Sindrome di Munchausen per procura: la storia di Gypsy Rose Blanchard
Pubblicato da Nicol Zara in Criminologia · Sabato 03 Set 2022
Il delitto di Dee Dee Blanchard
Gypsy Rose Blanchard nasce nel 1991 a Golden Meadow, Louisiana, da Clauddine Pitre, chiamata Dee Dee, e Rod Blanchard, il quale però scompare ancor prima della sua nascita. Sin quando Gypsy è molto piccola, la madre è convinta che soffra di apnea notturna e ripetutamente la porta in ospedale per farle fare controlli e tenerla monitorata. Dee Dee è certa che la figlia sia affetta da una non specificata malattia cromosomica. Quando Gypsy arriva all’età di otto anni, le malattie diagnosticate dalla madre si moltiplicano: leucemia, distrofia muscolare, asma, convulsioni e vari difetti uditivi e visivi. La bimba viene fatta stare su una sedia a rotelle e alimentata mediante sonda gastrica.
Con il passare del tempo la situazione di Gypsy diventa sempre più grave. Dee Dee le rasa periodicamente i capelli in modo da imitare l’aspetto sofferente di una paziente chemioterapica; la ragazza perde anche i denti, probabilmente per i troppi farmaci prescritti. Pubblicizzando la falsa condizione della figlia, Dee Dee riesce a ricevere l’appoggio economico da diverse associazioni benefiche.

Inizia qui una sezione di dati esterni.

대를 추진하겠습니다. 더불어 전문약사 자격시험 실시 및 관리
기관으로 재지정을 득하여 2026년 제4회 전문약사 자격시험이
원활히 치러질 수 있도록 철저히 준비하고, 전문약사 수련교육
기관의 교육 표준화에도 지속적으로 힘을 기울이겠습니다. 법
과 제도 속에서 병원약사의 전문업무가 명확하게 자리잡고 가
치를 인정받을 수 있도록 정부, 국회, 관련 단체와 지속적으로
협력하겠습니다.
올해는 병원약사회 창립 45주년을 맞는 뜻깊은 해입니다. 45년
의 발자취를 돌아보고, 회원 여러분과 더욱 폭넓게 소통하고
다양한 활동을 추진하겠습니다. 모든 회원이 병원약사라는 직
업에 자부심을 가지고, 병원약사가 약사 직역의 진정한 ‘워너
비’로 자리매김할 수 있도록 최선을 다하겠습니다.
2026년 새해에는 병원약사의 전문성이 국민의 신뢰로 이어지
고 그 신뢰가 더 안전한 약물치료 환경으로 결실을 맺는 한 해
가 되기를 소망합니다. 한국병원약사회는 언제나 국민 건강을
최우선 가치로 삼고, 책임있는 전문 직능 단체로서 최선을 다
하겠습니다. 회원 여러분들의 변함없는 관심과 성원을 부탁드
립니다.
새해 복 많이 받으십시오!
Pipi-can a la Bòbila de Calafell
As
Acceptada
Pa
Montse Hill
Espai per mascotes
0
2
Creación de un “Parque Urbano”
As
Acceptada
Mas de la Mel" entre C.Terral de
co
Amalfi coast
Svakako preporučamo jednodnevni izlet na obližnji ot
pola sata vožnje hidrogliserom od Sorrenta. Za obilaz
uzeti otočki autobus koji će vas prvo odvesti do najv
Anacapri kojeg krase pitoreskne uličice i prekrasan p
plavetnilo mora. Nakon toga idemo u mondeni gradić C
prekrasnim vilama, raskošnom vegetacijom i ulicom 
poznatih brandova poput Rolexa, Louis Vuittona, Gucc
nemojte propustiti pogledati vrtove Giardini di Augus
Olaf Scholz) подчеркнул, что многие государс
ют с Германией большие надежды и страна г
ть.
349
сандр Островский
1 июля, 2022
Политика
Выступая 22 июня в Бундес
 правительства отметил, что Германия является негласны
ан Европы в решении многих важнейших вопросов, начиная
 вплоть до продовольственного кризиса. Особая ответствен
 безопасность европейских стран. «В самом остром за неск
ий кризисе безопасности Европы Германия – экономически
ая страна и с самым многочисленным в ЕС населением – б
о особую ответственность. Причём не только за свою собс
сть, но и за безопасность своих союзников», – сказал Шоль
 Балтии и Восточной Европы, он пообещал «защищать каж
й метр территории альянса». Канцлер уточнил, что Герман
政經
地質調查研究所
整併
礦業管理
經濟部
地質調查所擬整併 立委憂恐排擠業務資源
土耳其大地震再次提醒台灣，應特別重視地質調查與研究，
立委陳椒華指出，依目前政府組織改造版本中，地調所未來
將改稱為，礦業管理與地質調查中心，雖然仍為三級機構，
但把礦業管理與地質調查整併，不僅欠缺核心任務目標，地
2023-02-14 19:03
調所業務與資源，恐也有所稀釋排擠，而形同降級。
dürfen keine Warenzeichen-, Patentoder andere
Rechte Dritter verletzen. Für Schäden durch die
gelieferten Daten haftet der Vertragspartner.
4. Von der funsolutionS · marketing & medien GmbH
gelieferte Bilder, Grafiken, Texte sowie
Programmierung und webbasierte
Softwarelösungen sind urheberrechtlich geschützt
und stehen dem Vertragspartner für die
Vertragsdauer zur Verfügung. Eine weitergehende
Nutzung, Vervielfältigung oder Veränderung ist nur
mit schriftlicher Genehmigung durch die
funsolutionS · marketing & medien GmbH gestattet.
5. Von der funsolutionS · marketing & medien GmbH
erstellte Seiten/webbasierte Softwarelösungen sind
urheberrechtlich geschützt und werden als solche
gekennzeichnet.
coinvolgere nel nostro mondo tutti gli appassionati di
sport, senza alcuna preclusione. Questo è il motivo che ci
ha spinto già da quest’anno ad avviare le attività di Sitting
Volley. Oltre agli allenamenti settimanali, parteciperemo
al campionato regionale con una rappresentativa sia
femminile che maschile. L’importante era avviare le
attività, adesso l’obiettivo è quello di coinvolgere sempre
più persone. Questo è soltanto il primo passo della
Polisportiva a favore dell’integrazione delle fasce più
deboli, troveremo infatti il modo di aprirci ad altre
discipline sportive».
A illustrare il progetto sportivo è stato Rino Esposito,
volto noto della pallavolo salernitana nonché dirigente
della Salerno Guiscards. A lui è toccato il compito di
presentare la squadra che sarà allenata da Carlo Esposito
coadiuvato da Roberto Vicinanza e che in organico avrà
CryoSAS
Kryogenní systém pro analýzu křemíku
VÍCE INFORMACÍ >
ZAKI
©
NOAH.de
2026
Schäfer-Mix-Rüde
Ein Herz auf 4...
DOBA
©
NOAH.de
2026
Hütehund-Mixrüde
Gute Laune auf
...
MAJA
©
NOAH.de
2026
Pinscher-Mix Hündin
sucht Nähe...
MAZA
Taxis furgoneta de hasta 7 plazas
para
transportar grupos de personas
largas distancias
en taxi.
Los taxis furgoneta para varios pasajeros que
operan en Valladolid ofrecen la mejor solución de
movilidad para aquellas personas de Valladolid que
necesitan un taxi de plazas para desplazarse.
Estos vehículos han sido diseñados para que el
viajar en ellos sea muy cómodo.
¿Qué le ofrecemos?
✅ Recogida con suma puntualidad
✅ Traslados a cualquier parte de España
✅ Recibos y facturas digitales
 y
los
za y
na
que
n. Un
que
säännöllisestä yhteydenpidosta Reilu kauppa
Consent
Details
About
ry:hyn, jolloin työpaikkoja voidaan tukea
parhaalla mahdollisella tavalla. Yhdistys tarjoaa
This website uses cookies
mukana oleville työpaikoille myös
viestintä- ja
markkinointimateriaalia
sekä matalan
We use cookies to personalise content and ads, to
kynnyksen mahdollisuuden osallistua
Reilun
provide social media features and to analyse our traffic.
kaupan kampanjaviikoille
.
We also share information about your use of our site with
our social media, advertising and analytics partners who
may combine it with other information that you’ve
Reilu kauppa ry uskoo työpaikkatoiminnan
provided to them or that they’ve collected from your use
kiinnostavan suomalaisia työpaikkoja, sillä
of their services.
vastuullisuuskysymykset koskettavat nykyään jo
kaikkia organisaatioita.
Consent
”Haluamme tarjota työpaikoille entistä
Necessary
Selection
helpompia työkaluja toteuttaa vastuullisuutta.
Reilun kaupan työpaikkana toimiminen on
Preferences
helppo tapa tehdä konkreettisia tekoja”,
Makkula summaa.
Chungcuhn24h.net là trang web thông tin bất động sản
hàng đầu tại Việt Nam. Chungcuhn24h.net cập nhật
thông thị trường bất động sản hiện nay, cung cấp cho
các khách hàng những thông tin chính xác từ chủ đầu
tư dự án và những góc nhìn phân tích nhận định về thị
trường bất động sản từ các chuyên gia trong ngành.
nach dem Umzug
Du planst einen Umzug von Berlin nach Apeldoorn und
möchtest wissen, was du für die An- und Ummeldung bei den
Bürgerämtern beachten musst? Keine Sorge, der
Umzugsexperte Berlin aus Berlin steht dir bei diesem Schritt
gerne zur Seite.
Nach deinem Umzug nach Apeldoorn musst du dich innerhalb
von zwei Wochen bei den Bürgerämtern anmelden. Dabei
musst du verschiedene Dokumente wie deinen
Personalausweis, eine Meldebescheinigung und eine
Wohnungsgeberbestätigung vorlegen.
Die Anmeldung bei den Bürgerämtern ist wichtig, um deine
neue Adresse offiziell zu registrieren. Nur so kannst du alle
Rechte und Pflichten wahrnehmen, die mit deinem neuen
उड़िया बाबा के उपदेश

Nel 2015, Gypsy viene anche premiata dalla Oley Foundation, per la sua forza e tenacia di vivere con un tubo per l’alimentazione.
Gypsy è completamente sola: nessun parente, nessun amico, nessuno fuorché la madre. Con la scusa della salute precaria, Dee Dee non le permette nemmeno di frequentare la scuola. Uno spiraglio di luce arriva nel 2012, quando Gypsy conosce via chat Nicholas Godejohn, un coetaneo del Wisconsin. Gypsy si confida, gli racconta tutta la verità e insieme iniziano ad architettare un piano per farla uscire da quell’inferno.
La sera del 14 giugno 2015, gli abitanti della cittadina di Springfield allertano la polizia in seguito ad un inquietante post su Facebook - “That Bitch is dead!” - pubblicato dal profilo condiviso di Dee Dee e Gypsy. In casa viene ritrovato il corpo esanime della donna, ma della figlia non c’è traccia. Inizialmente si pensa a un rapimento, ma il giorno seguente la Polizia riesce a rintracciare Gypsy, che si era rifugiata nel Wisconsin insieme a Nicholas. Messa alle strette, Gypsy inizia a raccontare la sua storia.
Gypsy sarà condannata a dieci anni di carcere, pena attenuata dagli anni di abusi subiti. Nicholas invece viene condannato all’ergastolo.
Sindrome di Munchausen per procura
Nell’ambito del DSM-5, la sindrome di Munchausen per procura prende ora il nome di disturbo fittizio imposto su un altro e consiste nella falsificazione delle manifestazioni di una malattia in un'altra persona, generalmente prodotta da un caregiver nei confronti della persona di cui si prende cura. La persona falsifica l'anamnesi e può fare del male al soggetto con farmaci e altre sostanze; le vittime possono risultare gravemente malate e talvolta può anche sopraggiungere il decesso (si stima nel 10% delle vittime). Identificata da un tempo relativamente breve, - circa trent’anni - non è ancora conosciuta in modo adeguato dai professionisti del settore, soprattutto a causa del coinvolgimento di bambini in qualità di pazienti. A coniare il termine fu Richard Asher, un medico inglese, che prese ispirazione dalla storia del famoso Barone di Munchausen, un mercenario del XVIII secolo, noto per raccontare storie incredibili oltre che non veritiere con le quali intratteneva gli ospiti nel suo castello di Hannover.
Si differenzia dalla sindrome di Munchausen - disturbo fittizio imposto su sé stesso - in quanto quest’ultima ha come protagonista un adulto che simula costantemente sintomi e vari quadri patologici. Il soggetto si autoconvince di avere sintomi clinici ed è disposto a tutto pur di rimuoverli, ricorrendo anche a interventi chirurgici.
Ancora non sono chiare le cause sottostanti, ma ciò che emerge è un quadro diagnostico piuttosto complesso e che richiede un approccio multidisciplinare per una presa in carico tempestiva e adeguata.